Elise’s gaze flickered up to her sister’s briefly and then skated away. No way was she touching that subject. Of the two of them, Olivia, bless her heart, was by far the vainest. As a teenager, Elise had always preferred the company of a good crime-fiction novel and a steaming mug of chamomile tea over that of chattering girls and hormonal boys. But Olivia was the exact opposite. She’d always been smart and had ultimately graduated cum laude from Loyola University, but only after their parents had spent most of their daughters’ adolescent years worrying themselves sick over whether or not Olivia would ever get serious about something other than boys, lip gloss and gossip.
She’d also dated enough for the both of them in high school, which was just fine with Elise, since it had taken most of the pressure of adolescent expectations off her. But Olivia’s tendency to make everything about herself could be a bit much if you didn’t know her well enough to know that her heart was just as big as her head.
“So this is their kid, huh?”
“Their one and only,” Olivia said. “So you can see why I couldn’t say no to the case, but I couldn’t exactly take it on myself, right? It would be...weird.”
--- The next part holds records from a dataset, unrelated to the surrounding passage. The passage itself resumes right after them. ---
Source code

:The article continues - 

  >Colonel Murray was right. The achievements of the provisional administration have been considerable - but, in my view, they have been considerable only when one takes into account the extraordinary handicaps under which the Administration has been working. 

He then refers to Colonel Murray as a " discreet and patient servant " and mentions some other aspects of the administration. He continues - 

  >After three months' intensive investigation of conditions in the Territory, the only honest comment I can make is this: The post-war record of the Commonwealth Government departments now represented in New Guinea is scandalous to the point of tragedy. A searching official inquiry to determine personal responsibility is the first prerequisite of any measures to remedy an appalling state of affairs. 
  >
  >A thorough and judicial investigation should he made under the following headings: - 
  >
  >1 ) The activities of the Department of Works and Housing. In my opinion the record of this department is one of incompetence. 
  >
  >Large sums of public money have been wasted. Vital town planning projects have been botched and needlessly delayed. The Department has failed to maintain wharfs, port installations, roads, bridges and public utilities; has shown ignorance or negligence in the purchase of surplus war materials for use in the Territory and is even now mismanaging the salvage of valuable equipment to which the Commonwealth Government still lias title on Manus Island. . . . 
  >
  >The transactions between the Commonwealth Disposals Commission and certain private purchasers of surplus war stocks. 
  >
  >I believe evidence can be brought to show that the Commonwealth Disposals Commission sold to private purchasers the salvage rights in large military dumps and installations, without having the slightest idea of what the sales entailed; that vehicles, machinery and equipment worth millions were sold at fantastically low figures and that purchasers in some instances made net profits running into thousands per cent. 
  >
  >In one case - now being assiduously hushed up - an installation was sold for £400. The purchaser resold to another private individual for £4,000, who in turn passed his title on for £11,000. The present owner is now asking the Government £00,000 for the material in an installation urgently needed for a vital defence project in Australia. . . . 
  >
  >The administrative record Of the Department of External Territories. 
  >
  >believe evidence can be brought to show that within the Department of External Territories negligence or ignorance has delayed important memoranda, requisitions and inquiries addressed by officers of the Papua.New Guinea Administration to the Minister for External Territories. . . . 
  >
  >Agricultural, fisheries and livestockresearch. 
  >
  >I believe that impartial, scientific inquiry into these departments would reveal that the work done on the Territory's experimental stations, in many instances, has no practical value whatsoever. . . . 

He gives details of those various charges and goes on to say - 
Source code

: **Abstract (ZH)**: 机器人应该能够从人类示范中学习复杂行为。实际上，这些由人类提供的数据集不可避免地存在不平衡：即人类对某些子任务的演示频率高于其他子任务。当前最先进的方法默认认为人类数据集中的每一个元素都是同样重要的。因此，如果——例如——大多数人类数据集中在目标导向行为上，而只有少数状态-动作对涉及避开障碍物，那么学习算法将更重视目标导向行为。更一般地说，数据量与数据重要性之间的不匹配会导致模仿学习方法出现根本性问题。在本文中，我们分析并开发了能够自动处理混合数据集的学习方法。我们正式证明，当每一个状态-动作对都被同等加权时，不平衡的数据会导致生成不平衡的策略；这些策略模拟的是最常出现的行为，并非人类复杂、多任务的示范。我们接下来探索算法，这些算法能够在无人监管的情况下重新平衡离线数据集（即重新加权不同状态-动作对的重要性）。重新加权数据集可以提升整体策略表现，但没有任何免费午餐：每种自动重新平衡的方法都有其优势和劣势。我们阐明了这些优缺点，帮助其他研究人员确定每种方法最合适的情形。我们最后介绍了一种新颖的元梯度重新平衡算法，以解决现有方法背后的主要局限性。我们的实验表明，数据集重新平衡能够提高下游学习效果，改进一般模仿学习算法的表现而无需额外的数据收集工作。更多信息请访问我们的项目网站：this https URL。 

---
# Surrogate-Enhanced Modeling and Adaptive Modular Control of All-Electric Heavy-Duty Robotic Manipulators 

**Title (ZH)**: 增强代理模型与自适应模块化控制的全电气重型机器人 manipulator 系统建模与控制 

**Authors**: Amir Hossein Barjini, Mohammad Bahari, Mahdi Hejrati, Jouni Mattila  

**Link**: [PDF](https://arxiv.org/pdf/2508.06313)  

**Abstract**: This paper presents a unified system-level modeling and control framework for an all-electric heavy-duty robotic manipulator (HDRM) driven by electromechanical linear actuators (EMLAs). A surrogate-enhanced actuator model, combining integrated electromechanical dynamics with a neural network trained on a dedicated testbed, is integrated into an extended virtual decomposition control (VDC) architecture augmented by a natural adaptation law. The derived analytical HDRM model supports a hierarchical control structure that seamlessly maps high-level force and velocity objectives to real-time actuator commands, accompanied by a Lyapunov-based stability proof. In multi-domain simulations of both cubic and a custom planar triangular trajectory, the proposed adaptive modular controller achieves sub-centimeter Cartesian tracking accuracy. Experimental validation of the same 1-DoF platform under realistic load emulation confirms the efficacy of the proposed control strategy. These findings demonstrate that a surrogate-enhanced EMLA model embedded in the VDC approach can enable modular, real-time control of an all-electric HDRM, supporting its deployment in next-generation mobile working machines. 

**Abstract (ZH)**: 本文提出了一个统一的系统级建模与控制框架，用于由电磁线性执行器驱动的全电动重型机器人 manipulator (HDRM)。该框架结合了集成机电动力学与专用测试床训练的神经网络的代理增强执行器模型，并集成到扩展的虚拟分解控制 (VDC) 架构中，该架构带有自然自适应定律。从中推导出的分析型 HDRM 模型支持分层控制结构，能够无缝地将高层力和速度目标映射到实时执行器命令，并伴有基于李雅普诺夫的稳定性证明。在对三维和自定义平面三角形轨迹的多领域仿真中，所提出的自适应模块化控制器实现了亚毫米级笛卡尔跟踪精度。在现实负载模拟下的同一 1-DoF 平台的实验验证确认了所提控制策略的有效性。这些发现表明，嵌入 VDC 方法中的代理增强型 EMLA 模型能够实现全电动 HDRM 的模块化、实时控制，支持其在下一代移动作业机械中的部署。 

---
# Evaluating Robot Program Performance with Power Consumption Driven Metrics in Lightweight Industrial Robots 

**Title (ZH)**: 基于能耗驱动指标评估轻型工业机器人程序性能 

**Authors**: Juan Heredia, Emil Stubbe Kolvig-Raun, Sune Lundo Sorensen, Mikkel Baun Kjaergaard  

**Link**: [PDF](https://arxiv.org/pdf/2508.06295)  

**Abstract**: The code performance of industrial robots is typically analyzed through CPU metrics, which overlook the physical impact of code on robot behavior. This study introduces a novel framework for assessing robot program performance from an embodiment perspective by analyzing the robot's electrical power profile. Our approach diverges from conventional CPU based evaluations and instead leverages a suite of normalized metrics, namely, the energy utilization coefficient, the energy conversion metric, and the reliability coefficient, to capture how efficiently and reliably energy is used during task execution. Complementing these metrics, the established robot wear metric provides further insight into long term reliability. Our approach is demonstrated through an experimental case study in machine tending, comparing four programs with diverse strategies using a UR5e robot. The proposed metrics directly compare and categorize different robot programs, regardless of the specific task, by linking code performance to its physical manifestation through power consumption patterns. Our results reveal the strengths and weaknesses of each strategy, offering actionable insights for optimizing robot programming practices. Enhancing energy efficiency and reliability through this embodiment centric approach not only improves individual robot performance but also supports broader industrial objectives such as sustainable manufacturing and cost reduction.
“Yes, I can see how it might be.”
It was a high-profile case, one that would definitely get its fifteen minutes worth of fame if the media caught wind of it. After marrying his pregnant rebound girlfriend right out of college, Joel had set his sights on a career in politics and law. He was currently in his first term as a circuit court judge, a seat that he’d just barely won in the last election, thanks to his teenage daughter’s penchant for scandalous public exploits. Add that to the fact that, before he’d become a judge, he was the kind of young brash defense attorney who himself had a tendency to take on the kinds of controversial cases that kept him in the public eye, and the result was a private life that didn’t exactly lend itself to voter sympathy. The last thing he or his wife needed was the kind of publicity that a presumably out-of-control runaway child would attract, especially since his name was now on the short list for appointment to the Illinois Appellate Court. That had to be why he’d bitten the bullet and reached out to Olivia. His was just the kind of case that Carrington Consulting specialized in.
In the three years since Elise and Olivia had grown tired of taking orders from power-hungry men and gone into business for themselves, they’d taken on countless missing persons cases and, at last tally, they were operating at a more than 90 percent success rate. With Elise’s background in law enforcement and Olivia’s forensic experience, if anyone could find Meagan quickly and with a minimum of fuss, they could.
Glancing at her watch, Elise pushed back from the table and got to her feet.